Mereka bilang saya hidup dalam penyangkalan padahal saya
tidak tahu apa yang saya sangkal. Takdir Tuhan? Tidak. Saya tidak menyangkal
itu. Tidak lagi. Dulu mungkin pernah. Tapi sekarang tidak. Buat apa disangkal
kalau ternyata saya bisa berdamai. Buat apa melelahkan diri dikejar aktivitas
mempertanyakan kalau sebetulnya saya sudah mengantongi sebuah jawaban.
Mereka bilang saya menyerah. Tidak berusaha menjadi siapa
saya yang seharusnya. Bagaimana mereka bisa sebegitu yakin padahal saya juga
tidak tahu harus menjadi apa saya seharusnya. Bisa jadi mungkin saya memang
menyerah, tidak lagi bertarung untuk hal-hal yang awalnya saya amini. Tapi
waktu mengajarkan itu. Bagaimanapun lantang menyuarakan ternyata tidak membuat
saya terbebaskan. Saya masih seperti saya yang dulu. Hidup (mungkin) bahagia
dengan banyak ketakutan di kepala.
Saya tidak bisa menyenangkan semua orang. Memuaskan
pihak-pihak yang merasa memiliki kewajiban mengingatkan saya untuk terus
bertahan pada apa yang sebetulnya tidak saya yakini dengan benar. Kata mereka
saya disuruh bertanya pada hati, padahal mereka tidak tahu hati saya sudah
sedemikian bebal.

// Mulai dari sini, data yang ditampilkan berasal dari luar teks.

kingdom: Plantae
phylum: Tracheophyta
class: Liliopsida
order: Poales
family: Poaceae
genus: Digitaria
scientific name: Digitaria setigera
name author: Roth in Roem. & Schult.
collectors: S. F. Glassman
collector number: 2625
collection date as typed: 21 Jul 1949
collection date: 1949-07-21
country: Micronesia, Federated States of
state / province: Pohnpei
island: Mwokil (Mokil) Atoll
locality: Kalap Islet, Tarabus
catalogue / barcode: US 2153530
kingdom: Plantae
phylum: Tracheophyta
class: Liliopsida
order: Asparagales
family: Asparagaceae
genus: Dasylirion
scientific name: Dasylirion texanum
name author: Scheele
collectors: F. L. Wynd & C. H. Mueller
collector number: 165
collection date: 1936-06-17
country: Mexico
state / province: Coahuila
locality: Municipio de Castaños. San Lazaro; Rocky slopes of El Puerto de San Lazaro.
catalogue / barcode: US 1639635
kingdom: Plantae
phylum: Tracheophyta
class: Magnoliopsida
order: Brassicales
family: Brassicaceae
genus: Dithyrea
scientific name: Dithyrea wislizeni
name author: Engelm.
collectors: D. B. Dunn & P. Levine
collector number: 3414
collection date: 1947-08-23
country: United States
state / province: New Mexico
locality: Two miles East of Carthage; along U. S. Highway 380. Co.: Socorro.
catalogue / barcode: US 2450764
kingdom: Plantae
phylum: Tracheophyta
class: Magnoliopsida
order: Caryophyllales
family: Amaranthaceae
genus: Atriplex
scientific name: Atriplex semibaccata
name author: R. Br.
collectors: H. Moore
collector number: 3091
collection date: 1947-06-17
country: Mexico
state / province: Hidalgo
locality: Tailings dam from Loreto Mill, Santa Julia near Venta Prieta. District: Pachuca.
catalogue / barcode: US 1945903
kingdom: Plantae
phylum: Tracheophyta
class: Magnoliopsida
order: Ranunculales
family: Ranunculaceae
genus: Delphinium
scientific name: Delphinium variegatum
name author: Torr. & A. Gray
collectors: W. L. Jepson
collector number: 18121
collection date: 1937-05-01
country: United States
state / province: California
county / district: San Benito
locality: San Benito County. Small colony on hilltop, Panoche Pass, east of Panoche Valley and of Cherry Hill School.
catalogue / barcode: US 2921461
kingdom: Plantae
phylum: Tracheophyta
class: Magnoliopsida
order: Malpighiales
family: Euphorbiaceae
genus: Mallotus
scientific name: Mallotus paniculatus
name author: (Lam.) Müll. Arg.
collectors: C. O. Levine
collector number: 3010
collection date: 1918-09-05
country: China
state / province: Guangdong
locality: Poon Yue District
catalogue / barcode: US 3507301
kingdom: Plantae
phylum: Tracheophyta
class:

Kapalan karena ditindih berat beban dari awal saya
menyuarakan kegamangan.
Tapi apa yang saya dapatkan? Tidak ada kecuali kesakitan.
Penderitaan yang ternyata mendewasakan. Pelajaran yang membuat saya belajar
untuk bungkam. Membekap suara yang pernah lancang terlontar. Mengikat keliaran
imaji pada ranah yang dibuat oleh sebagian besar orang yang merasa dirinya
Tuhan.
Apakah karena saya melakukan itu semua lantas saya
dikatagorikan hidup dalam penyangkalan? Entahlah. Saya juga tidak tahu.
4 komentar:
Menyangkali diri sendiri itu memang melelahkan. Tapi kadang itu memang harus kita lakukan demi banyak hal.
@riyanto: dan seperti aku bilang, aku tidak menyangkal apapun. Aku menerima diriku apa adanya. Kemarin, sekarang dan (mungkin) nanti.
Apis kan terkenal dengan jawaban ambigu-nya he he he...
diam, seringkali disalah artikan orang sebagai; cuek, pasrah, marah, sombong, apatis, capek, dll. Semua tergantung persepsi yang melihatnya, tapi yang tau yang sebenarnya adalah diri kita sendiri.
@farrel: hahaha, masa sih terkenal karena jawabannya yang ambigu?? :P
setuju, kadang kita hidup dalam perspektif orang lain yang sering kali salah.